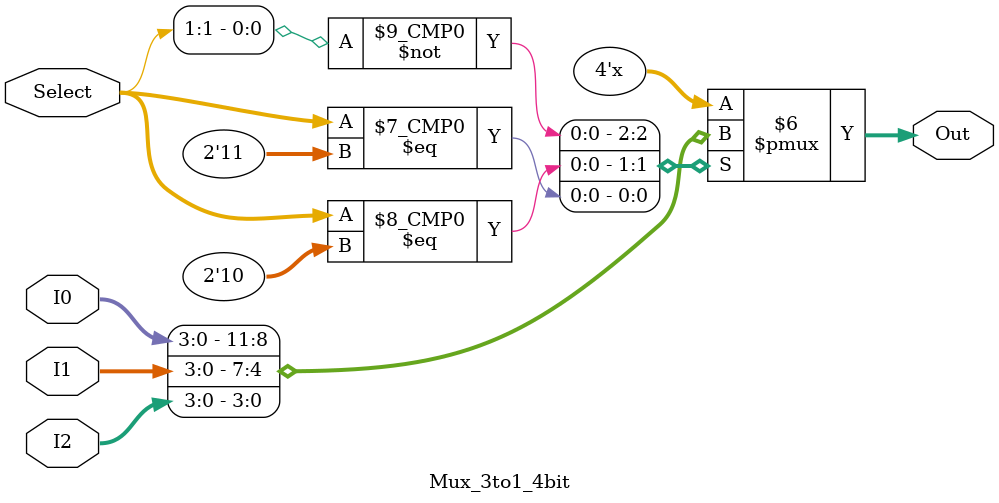
<source format=v>
module Mux_3to1_4bit (I0, I1, I2, Select, Out);

  // ports
  input wire [3:0] I0;
  input wire [3:0] I1;
  input wire [3:0] I2;
  input wire [1:0] Select;
  output reg [3:0] Out;
  
  // internal
  reg error;
  
  always @(I0,I1, I2, Select) begin
    casex (Select)
      2'b0x: begin
        Out = I0;
        error = 0;
      end
      2'b10: begin
        Out = I1;
        error = 0;
      end
      2'b11: begin
        Out = I2;
        error = 0;
      end
      default: error=1; // Default case 
    endcase
  end

endmodule

</source>
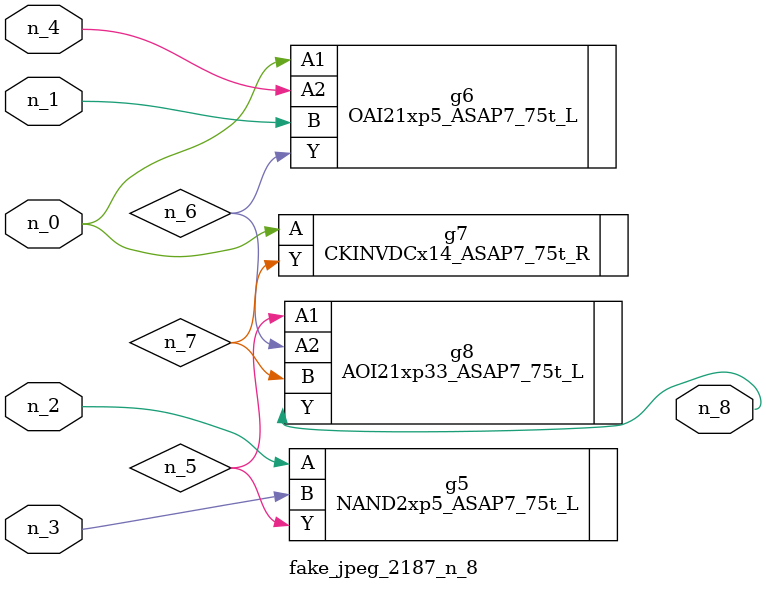
<source format=v>
module fake_jpeg_2187_n_8 (n_3, n_2, n_1, n_0, n_4, n_8);

input n_3;
input n_2;
input n_1;
input n_0;
input n_4;

output n_8;

wire n_6;
wire n_5;
wire n_7;

NAND2xp5_ASAP7_75t_L g5 ( 
.A(n_2),
.B(n_3),
.Y(n_5)
);

OAI21xp5_ASAP7_75t_L g6 ( 
.A1(n_0),
.A2(n_4),
.B(n_1),
.Y(n_6)
);

CKINVDCx14_ASAP7_75t_R g7 ( 
.A(n_0),
.Y(n_7)
);

AOI21xp33_ASAP7_75t_L g8 ( 
.A1(n_5),
.A2(n_6),
.B(n_7),
.Y(n_8)
);


endmodule
</source>
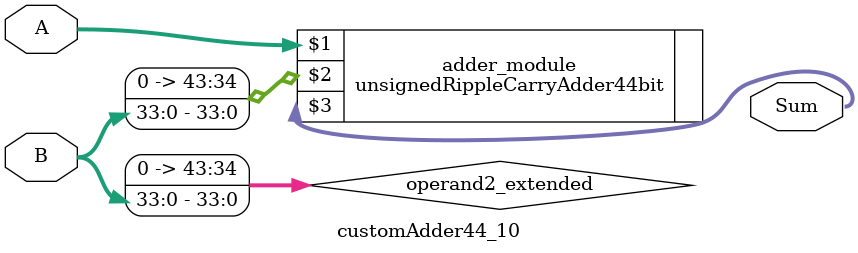
<source format=v>
module customAdder44_10(
                        input [43 : 0] A,
                        input [33 : 0] B,
                        
                        output [44 : 0] Sum
                );

        wire [43 : 0] operand2_extended;
        
        assign operand2_extended =  {10'b0, B};
        
        unsignedRippleCarryAdder44bit adder_module(
            A,
            operand2_extended,
            Sum
        );
        
        endmodule
        
</source>
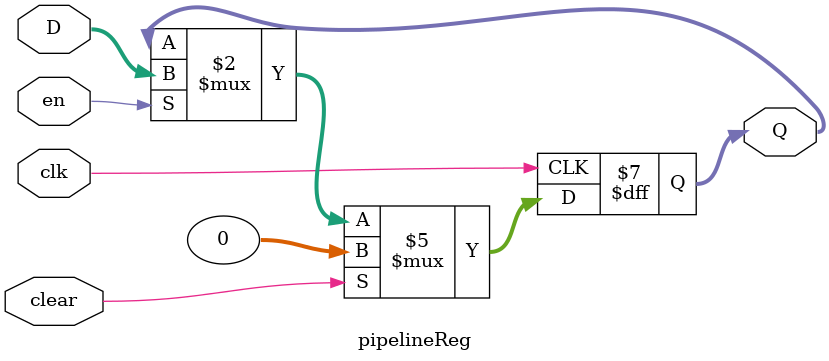
<source format=sv>
module pipelineReg #(parameter bitWidth = 32) (
	input logic [bitWidth-1:0] D,
	input logic en, clear, clk,
	output logic [bitWidth-1:0] Q
);

	always_ff @(posedge clk) begin
		if(clear) Q <= 'b0;
		else if(en) Q <= D;
	end

endmodule

/*module pipelineReg_tb();
	parameter bitWidth = 16;
	parameter depth = 3;
	logic [bitWidth-1:0] D [0:depth-1];
	logic [bitWidth-1:0] Q [0:depth-1];
	logic en, clear, clk;

	// generate clock with 100ps clk period 
    initial begin
        clk = 'b1;
        forever #50 clk = ~clk;
    end

    //initialize DUT 
    pipelineReg #(.bitWidth(bitWidth), .depth(depth)) DUT(.D, .en, .clear, .clk, .Q);

    initial begin

    	en = 1; clear = 0; @(posedge clk);
        //start by loading data
        D[0] = 4'h0001; D[1] = 4'h0002; D[2] = 4'h0003; @(posedge clk);

        //disable
        en = 0; @(posedge clk);

        //cycle stall for a while
        repeat(5) @(posedge clk);

        //re-enable and write more data
        en = 1; @(posedge clk);
        D[0] = 4'h0004; D[1] = 4'h0005; D[2] = 4'h0006; @(posedge clk);

        D[0] = 4'h0007; D[1] = 4'h0008; D[2] = 4'h0009; @(posedge clk);

        //disable and "try" to write
        en = 0; @(posedge clk);
        D[0] = 4'h1111;  D[1] = 4'h2222; D[2] = 4'h3333; @(posedge clk);

        //clear out reg
        clear = 1; @(posedge clk);
		repeat(5) @(posedge clk);
		@(posedge clk);
        $stop;
    end
endmodule
*/



</source>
= = = =
What to do: Exactly as written, print each entry, leaving all pictures out.

Problem solution:
<source format=v>
module Mux_3to1_4bit (I0, I1, I2, Select, Out);

  // ports
  input wire [3:0] I0;
  input wire [3:0] I1;
  input wire [3:0] I2;
  input wire [1:0] Select;
  output reg [3:0] Out;
  
  // internal
  reg error;
  
  always @(I0,I1, I2, Select) begin
    casex (Select)
      2'b0x: begin
        Out = I0;
        error = 0;
      end
      2'b10: begin
        Out = I1;
        error = 0;
      end
      2'b11: begin
        Out = I2;
        error = 0;
      end
      default: error=1; // Default case 
    endcase
  end

endmodule

</source>
<source format=v>
module fake_jpeg_2187_n_8 (n_3, n_2, n_1, n_0, n_4, n_8);

input n_3;
input n_2;
input n_1;
input n_0;
input n_4;

output n_8;

wire n_6;
wire n_5;
wire n_7;

NAND2xp5_ASAP7_75t_L g5 ( 
.A(n_2),
.B(n_3),
.Y(n_5)
);

OAI21xp5_ASAP7_75t_L g6 ( 
.A1(n_0),
.A2(n_4),
.B(n_1),
.Y(n_6)
);

CKINVDCx14_ASAP7_75t_R g7 ( 
.A(n_0),
.Y(n_7)
);

AOI21xp33_ASAP7_75t_L g8 ( 
.A1(n_5),
.A2(n_6),
.B(n_7),
.Y(n_8)
);


endmodule
</source>
<source format=v>
module customAdder44_10(
                        input [43 : 0] A,
                        input [33 : 0] B,
                        
                        output [44 : 0] Sum
                );

        wire [43 : 0] operand2_extended;
        
        assign operand2_extended =  {10'b0, B};
        
        unsignedRippleCarryAdder44bit adder_module(
            A,
            operand2_extended,
            Sum
        );
        
        endmodule
        
</source>
<source format=sv>
module pipelineReg #(parameter bitWidth = 32) (
	input logic [bitWidth-1:0] D,
	input logic en, clear, clk,
	output logic [bitWidth-1:0] Q
);

	always_ff @(posedge clk) begin
		if(clear) Q <= 'b0;
		else if(en) Q <= D;
	end

endmodule

/*module pipelineReg_tb();
	parameter bitWidth = 16;
	parameter depth = 3;
	logic [bitWidth-1:0] D [0:depth-1];
	logic [bitWidth-1:0] Q [0:depth-1];
	logic en, clear, clk;

	// generate clock with 100ps clk period 
    initial begin
        clk = 'b1;
        forever #50 clk = ~clk;
    end

    //initialize DUT 
    pipelineReg #(.bitWidth(bitWidth), .depth(depth)) DUT(.D, .en, .clear, .clk, .Q);

    initial begin

    	en = 1; clear = 0; @(posedge clk);
        //start by loading data
        D[0] = 4'h0001; D[1] = 4'h0002; D[2] = 4'h0003; @(posedge clk);

        //disable
        en = 0; @(posedge clk);

        //cycle stall for a while
        repeat(5) @(posedge clk);

        //re-enable and write more data
        en = 1; @(posedge clk);
        D[0] = 4'h0004; D[1] = 4'h0005; D[2] = 4'h0006; @(posedge clk);

        D[0] = 4'h0007; D[1] = 4'h0008; D[2] = 4'h0009; @(posedge clk);

        //disable and "try" to write
        en = 0; @(posedge clk);
        D[0] = 4'h1111;  D[1] = 4'h2222; D[2] = 4'h3333; @(posedge clk);

        //clear out reg
        clear = 1; @(posedge clk);
		repeat(5) @(posedge clk);
		@(posedge clk);
        $stop;
    end
endmodule
*/



</source>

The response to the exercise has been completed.